(Selected text begins)

Looking Toward the Future of BrowningConnect

Botti copy.JPG

At our Community@BrowningConnect meeting on May 4, there were a great many questions—patient, fair, friendly questions—about Browning’s plans for the next academic year.  Would our school building be open for face-to-face learning in September? If we were still socially distanced, might we begin the school year early, or later? What does the next iteration of BrowningConnect look like? These have certainly been the subject of strategizing by Browning administrators.

Our knowledge of what the world will bring is necessarily limited, and this lesson seems especially apt today, with the uncertainty and chaos caused by the enduring coronavirus crisis. The directions we want—the directions we may need—are often stubbornly hidden away from our efforts to find them by a tangle of concepts, contexts, and contingencies that are forever in flux. 

While we all hope to attend a fully-open school building in September, we have to be ready for the possibility of persistent social-distancing measures. This would require some significant guidance from state and city public health and medical authorities, but we can imagine some of the steps we might take to have viable in-person schooling while still keeping everyone safe. If schools in Europe and Asia are any guide, such steps could include extended and accentuated health and hygiene measures; reduced class sizes; staggered or alternating daily and weekly schedules; and flexible attendance policies.

(Selected text ends)

● **Study questions**
- a) In the BrowningConnect text, why does the lesson that our knowledge of the future is limited seem especially apt at the time of writing?
- b) Carry on the text about the future of BrowningConnect, starting after its final sentence.

(Data shown begins)

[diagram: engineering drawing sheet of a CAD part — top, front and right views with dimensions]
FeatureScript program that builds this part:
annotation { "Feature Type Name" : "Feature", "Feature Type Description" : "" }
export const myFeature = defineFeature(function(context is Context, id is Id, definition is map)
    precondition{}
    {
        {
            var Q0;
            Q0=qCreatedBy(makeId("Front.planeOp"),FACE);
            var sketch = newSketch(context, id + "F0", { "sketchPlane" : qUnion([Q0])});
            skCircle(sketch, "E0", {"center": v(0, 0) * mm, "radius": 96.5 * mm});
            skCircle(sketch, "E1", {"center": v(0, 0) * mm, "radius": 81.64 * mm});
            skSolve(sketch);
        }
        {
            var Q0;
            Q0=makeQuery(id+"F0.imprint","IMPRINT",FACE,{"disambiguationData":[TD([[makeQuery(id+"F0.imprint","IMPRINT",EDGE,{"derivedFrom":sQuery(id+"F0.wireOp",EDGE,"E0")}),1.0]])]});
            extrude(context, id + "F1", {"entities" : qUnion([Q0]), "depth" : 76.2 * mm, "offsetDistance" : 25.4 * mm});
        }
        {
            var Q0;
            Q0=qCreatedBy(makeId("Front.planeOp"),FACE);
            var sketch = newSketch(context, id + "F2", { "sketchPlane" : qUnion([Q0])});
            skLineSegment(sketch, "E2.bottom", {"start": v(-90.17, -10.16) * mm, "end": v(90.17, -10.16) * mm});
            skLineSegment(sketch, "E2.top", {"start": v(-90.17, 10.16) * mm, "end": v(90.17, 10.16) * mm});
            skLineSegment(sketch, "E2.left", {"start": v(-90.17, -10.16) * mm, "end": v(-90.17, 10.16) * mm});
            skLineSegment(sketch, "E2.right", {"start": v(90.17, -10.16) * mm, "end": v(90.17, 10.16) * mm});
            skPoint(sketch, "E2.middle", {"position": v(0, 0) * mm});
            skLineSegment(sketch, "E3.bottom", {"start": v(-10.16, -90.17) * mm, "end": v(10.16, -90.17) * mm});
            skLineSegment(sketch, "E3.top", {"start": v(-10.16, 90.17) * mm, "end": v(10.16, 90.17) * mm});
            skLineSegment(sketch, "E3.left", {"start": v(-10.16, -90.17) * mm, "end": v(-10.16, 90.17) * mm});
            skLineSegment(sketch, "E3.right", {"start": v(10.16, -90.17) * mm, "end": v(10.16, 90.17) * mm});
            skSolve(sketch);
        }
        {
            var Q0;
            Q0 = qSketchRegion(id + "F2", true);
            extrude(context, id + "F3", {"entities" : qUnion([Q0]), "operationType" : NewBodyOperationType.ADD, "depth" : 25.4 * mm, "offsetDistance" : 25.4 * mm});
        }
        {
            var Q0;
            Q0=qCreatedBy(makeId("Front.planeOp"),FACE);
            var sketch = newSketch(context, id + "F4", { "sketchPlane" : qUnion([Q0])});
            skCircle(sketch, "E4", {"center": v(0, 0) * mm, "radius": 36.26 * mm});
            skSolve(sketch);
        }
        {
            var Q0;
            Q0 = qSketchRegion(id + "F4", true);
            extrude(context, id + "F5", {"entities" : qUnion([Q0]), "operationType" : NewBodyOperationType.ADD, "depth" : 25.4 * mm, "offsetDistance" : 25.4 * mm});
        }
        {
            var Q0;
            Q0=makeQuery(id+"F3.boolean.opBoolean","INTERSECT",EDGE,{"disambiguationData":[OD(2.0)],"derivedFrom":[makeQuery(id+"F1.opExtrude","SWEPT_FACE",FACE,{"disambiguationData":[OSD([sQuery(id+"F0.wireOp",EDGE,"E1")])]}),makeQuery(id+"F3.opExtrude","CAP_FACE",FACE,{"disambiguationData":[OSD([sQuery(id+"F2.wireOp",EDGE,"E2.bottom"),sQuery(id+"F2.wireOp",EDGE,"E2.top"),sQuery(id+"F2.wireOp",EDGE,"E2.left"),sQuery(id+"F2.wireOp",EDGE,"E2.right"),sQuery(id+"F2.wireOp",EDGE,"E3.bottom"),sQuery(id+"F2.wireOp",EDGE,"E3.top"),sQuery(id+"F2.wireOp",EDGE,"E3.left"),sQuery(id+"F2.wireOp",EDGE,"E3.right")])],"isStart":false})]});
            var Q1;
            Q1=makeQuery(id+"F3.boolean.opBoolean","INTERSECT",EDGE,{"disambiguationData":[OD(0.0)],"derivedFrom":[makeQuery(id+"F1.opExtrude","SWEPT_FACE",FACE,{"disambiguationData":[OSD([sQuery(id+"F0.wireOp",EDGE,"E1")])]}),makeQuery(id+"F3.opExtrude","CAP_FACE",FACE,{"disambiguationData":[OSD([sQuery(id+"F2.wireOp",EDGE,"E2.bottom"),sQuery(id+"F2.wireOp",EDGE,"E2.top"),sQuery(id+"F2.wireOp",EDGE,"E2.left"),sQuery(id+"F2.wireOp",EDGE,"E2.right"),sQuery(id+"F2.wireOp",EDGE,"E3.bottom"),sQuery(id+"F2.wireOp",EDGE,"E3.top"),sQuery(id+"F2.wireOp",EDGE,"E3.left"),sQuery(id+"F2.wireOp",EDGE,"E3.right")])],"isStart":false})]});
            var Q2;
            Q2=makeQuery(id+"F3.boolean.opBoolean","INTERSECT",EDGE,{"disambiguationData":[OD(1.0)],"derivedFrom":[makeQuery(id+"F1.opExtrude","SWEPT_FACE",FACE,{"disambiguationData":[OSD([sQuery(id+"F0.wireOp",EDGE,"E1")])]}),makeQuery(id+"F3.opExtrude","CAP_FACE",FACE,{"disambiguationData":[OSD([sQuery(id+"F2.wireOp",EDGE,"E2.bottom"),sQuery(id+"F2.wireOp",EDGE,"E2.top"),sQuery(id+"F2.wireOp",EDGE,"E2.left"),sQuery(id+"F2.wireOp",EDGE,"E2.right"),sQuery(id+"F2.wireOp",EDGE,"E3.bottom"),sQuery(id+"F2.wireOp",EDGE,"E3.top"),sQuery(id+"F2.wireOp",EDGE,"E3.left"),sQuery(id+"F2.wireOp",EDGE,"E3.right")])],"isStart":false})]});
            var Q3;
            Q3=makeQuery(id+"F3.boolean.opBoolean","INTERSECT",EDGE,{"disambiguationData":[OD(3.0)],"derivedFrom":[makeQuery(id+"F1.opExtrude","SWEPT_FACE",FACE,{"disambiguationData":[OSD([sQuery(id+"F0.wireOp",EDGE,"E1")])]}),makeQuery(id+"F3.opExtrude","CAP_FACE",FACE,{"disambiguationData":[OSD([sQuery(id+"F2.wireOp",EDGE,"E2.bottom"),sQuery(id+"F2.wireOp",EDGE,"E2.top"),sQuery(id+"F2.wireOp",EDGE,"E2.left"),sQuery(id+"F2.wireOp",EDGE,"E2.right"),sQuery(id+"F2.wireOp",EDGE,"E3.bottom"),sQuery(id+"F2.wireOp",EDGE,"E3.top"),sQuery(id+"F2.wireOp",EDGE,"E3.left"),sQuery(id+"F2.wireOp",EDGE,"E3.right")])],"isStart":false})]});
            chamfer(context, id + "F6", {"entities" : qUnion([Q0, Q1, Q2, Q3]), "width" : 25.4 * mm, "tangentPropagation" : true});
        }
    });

(Data shown ends)

● **Answers for the exercise**
- a) It seems especially apt because of the uncertainty and chaos caused by the enduring coronavirus crisis.

- b)
We are also evaluating what our learning program might look like in the fall if we were not permitted to return to the Red Doors. One option could be starting our year online and then beginning face-to-face instruction for the full school when there is a vaccine or better testing available. Another approach would have us limit the density in our building by holding “core” or “signature” classes in person, with the remainder of classes being taught online. Still another option would have boys continue with BrowningConnect, but return to our school building for co-curricular activities that could be completed under social distancing guidelines. Or we could potentially pursue an approach that allowed faculty to teach both in-person and online simultaneously. These and other instructional options are under consideration, though the viability and desirability of all possibilities will remain uncertain until our public health context becomes clearer.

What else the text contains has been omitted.